Valls on the other hand believes that many mistakes can be made, and yet having an effective board, whose role is to ensure the financial stewardship and strategic direction of the organization, oversee the risks, manage performance, and create value for all stakeholders, is still essential. And to ensure sound internal controls, independent internal and external audits are key elements.

Experts cite the example of the collapse of Arabtec Holding to emphasize their point. Its poor financial performance led to a loss of investor confidence, management changes and controversies, including allegations of mismanagement and corruption.

To stave off total ruin and collapse of a business, industry experts recommend for the board to take charge of strategy, in cahoots with the management. The board, according to them, must consider risk dynamics when discussing the strategy, and it must include ESG or sustainability factors. “Then the board needs to follow up on the developments multiple times each year and must adjust the strategy and its KPIs in response to major market, regulatory, or risk changes.”

According to Valls, poor corporate governance always causes the decline of shareholder value. Good corporate governance is important for all companies, private and public, as well as government entities, because it can help ensure long-term shareholder/stakeholder value.

“It is fundamentally about holding leadership (the board and management) accountable, facilitating sound decision-making, and ensuring appropriate checks and controls are in place for the organization’s long-term success and sustainability,” she said.

Gamal in turn feels that the consequences of poor corporate governance are manifold. The board is not focusing on the issues that it should be, and there is a lack of accountability between the board and management.

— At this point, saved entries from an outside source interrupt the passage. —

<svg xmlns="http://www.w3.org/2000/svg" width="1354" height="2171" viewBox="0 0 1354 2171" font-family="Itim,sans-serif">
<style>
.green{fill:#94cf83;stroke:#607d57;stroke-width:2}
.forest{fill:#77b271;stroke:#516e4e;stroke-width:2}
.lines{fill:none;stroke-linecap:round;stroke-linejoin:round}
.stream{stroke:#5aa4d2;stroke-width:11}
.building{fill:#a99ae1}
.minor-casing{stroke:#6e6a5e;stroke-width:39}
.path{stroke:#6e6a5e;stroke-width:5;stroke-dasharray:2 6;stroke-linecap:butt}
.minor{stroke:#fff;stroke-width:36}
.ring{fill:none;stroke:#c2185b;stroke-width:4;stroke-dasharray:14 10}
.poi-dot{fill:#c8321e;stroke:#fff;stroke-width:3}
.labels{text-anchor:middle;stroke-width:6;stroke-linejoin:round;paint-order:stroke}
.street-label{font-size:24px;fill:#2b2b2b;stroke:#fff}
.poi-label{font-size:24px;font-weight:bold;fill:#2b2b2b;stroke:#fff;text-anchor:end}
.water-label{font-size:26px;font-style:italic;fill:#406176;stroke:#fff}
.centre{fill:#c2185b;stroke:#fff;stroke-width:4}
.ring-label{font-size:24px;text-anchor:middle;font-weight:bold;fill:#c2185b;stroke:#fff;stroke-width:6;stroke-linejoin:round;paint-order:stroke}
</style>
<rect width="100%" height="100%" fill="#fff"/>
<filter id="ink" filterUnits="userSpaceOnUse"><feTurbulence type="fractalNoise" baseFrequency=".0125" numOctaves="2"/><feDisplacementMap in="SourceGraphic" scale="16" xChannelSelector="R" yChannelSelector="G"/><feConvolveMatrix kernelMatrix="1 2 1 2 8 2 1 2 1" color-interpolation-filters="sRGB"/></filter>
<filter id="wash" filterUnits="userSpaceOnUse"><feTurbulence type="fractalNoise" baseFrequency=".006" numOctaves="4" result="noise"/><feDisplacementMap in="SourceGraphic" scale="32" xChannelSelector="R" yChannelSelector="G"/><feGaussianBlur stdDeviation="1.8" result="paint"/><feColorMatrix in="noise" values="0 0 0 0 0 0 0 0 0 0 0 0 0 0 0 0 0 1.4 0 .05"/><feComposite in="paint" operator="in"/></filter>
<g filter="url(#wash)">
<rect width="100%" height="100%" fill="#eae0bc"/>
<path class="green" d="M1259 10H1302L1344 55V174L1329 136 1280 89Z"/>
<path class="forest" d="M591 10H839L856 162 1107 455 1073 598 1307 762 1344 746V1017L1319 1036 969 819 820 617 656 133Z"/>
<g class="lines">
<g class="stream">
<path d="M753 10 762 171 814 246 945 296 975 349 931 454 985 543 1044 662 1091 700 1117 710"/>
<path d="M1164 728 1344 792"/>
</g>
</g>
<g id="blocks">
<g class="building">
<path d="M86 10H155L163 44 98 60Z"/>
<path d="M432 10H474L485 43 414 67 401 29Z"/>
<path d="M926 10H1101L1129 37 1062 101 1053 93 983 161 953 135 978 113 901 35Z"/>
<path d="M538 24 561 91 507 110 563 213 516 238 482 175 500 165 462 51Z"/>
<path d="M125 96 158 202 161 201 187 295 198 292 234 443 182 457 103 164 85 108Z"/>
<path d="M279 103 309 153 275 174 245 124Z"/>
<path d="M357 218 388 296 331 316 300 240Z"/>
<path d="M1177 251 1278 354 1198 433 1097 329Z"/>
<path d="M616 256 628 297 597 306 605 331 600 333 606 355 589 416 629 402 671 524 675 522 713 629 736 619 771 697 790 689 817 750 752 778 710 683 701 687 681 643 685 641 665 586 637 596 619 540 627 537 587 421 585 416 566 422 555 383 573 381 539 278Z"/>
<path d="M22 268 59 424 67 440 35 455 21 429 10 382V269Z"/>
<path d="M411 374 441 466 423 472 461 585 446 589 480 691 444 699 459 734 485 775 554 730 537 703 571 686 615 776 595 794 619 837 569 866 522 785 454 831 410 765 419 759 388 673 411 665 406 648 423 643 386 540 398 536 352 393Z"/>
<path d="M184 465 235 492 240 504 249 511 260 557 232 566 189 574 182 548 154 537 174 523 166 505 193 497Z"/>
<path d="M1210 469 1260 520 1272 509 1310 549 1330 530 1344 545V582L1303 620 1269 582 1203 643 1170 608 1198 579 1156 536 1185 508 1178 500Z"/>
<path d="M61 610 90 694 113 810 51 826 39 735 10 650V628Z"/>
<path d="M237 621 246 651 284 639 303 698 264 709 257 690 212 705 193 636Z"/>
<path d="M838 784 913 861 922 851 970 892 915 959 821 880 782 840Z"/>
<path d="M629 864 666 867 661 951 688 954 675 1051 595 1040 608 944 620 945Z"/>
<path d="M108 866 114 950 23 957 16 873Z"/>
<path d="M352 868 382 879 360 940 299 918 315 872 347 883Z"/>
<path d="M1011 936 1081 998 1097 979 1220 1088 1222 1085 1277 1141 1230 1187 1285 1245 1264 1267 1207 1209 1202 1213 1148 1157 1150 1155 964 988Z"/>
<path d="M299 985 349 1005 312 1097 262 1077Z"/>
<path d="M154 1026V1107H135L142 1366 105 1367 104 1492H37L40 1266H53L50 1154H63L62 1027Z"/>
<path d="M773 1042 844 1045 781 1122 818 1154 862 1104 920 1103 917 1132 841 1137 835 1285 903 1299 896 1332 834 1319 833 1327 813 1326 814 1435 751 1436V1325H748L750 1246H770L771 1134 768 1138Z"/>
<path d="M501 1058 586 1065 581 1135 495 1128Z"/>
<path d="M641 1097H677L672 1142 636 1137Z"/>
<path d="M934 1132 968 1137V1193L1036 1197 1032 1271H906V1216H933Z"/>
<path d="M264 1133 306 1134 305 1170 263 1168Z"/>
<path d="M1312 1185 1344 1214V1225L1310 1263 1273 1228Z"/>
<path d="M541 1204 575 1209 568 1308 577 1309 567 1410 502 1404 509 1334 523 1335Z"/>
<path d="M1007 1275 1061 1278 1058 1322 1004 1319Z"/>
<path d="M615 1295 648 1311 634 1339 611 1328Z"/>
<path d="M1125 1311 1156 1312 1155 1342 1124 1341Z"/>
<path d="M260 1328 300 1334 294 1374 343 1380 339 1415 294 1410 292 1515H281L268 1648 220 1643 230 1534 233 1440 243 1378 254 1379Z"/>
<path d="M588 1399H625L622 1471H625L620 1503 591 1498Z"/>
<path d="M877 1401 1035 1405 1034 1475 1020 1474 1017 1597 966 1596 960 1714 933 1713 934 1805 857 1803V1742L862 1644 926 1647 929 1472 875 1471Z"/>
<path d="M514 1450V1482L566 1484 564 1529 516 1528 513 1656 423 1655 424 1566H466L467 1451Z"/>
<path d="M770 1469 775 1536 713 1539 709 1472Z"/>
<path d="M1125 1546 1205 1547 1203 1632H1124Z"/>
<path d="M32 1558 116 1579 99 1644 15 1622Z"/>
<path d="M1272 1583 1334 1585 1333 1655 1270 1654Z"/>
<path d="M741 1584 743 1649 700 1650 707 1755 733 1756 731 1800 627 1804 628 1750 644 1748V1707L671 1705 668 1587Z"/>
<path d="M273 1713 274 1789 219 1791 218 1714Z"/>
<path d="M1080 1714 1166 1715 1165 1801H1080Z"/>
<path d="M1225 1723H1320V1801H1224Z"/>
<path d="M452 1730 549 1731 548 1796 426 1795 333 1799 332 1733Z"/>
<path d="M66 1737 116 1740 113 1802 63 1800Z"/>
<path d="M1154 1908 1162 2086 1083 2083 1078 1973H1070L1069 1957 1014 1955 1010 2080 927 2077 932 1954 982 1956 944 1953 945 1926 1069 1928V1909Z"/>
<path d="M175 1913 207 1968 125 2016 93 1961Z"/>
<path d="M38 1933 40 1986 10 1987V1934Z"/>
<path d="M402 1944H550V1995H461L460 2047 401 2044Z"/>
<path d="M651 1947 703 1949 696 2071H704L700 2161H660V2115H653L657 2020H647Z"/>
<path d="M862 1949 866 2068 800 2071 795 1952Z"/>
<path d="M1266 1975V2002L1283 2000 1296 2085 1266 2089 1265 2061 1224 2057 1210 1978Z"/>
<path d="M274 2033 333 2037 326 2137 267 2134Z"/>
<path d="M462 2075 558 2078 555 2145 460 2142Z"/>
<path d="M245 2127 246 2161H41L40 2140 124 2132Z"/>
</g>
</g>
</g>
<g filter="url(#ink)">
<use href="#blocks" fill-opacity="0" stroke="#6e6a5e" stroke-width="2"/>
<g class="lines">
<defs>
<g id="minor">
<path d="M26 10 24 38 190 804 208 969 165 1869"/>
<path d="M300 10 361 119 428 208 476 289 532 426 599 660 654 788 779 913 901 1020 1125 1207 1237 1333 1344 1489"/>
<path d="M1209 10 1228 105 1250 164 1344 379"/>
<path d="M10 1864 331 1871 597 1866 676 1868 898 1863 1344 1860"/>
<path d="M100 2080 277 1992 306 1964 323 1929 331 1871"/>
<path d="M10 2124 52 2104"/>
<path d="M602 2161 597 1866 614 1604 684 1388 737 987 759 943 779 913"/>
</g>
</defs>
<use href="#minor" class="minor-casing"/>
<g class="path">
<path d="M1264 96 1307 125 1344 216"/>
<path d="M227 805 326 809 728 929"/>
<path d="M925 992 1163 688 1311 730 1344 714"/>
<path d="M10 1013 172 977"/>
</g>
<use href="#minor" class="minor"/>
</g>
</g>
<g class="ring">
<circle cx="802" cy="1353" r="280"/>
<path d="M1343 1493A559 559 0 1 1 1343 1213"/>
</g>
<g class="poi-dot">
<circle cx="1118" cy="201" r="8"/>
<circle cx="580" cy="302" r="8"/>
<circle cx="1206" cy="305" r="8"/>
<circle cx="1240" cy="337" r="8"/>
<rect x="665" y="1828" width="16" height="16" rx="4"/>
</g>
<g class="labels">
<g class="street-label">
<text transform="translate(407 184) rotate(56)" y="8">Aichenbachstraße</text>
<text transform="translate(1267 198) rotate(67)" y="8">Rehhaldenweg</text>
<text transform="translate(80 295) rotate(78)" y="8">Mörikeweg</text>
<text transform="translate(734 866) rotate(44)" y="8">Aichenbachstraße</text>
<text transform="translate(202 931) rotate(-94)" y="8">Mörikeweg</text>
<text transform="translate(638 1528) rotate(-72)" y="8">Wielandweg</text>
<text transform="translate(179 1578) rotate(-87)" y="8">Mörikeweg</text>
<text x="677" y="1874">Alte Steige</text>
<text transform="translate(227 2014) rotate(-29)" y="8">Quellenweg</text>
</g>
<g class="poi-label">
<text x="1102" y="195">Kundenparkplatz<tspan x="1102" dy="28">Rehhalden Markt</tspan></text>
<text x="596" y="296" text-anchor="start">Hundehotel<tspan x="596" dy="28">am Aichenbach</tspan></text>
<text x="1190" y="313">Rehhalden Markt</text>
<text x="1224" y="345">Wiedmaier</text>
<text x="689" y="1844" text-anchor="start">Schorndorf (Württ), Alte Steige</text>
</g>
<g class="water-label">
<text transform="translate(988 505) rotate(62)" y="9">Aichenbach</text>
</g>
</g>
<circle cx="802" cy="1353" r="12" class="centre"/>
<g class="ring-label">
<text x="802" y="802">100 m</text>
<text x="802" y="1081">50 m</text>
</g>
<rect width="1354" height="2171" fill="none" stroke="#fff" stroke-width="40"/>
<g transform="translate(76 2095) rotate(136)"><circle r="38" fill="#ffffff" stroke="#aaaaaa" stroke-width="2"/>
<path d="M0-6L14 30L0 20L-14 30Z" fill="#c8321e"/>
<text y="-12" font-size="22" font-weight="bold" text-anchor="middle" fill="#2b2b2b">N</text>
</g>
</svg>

Poor governance structure, poor internal controls, ineffective risk management, and a lack of strategic vision are the direct results.   

“After a downfall, boards need to analyze the root-causes of failure, assess their strategies, risk frameworks, control systems, and the top executive profile and make the necessary changes. Shareholders need to closely follow what is happening in their companies and decide if they need to make changes to their boards and committees to fix the problems.”